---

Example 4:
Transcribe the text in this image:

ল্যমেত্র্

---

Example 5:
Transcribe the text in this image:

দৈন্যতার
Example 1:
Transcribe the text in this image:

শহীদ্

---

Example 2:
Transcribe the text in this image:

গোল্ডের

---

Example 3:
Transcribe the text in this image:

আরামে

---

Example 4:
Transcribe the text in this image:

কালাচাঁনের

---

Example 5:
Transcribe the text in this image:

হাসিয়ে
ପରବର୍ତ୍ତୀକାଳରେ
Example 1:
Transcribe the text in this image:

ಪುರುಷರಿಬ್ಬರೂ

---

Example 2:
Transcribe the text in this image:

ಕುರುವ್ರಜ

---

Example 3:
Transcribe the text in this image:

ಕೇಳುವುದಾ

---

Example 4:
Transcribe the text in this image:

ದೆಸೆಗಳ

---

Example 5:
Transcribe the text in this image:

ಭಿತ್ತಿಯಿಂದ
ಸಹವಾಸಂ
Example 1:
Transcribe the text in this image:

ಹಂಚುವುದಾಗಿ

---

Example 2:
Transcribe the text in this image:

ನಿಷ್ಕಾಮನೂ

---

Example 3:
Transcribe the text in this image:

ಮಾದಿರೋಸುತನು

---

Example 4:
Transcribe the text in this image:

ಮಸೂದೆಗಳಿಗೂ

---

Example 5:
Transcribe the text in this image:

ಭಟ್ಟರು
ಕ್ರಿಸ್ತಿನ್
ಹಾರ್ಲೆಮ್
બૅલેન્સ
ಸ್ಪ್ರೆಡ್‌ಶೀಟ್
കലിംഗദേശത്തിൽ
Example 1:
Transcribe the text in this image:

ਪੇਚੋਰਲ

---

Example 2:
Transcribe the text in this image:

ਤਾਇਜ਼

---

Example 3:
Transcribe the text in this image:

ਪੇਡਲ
###
### Exercise instructions
Your answer should consist of every entry, repeated exactly.

### Response area
---

Example 4:
Transcribe the text in this image:

ল্যমেত্র্

---

Example 5:
Transcribe the text in this image:

দৈন্যতার
Example 1:
Transcribe the text in this image:

শহীদ্

---

Example 2:
Transcribe the text in this image:

গোল্ডের

---

Example 3:
Transcribe the text in this image:

আরামে

---

Example 4:
Transcribe the text in this image:

কালাচাঁনের

---

Example 5:
Transcribe the text in this image:

হাসিয়ে
ପରବର୍ତ୍ତୀକାଳରେ
Example 1:
Transcribe the text in this image:

ಪುರುಷರಿಬ್ಬರೂ

---

Example 2:
Transcribe the text in this image:

ಕುರುವ್ರಜ

---

Example 3:
Transcribe the text in this image:

ಕೇಳುವುದಾ

---

Example 4:
Transcribe the text in this image:

ದೆಸೆಗಳ

---

Example 5:
Transcribe the text in this image:

ಭಿತ್ತಿಯಿಂದ
ಸಹವಾಸಂ
Example 1:
Transcribe the text in this image:

ಹಂಚುವುದಾಗಿ

---

Example 2:
Transcribe the text in this image:

ನಿಷ್ಕಾಮನೂ

---

Example 3:
Transcribe the text in this image:

ಮಾದಿರೋಸುತನು

---

Example 4:
Transcribe the text in this image:

ಮಸೂದೆಗಳಿಗೂ

---

Example 5:
Transcribe the text in this image:

ಭಟ್ಟರು
ಕ್ರಿಸ್ತಿನ್
ಹಾರ್ಲೆಮ್
બૅલેન્સ
ಸ್ಪ್ರೆಡ್‌ಶೀಟ್
കലിംഗദേശത്തിൽ
Example 1:
Transcribe the text in this image:

ਪੇਚੋਰਲ

---

Example 2:
Transcribe the text in this image:

ਤਾਇਜ਼

---

Example 3:
Transcribe the text in this image:

ਪੇਡਲ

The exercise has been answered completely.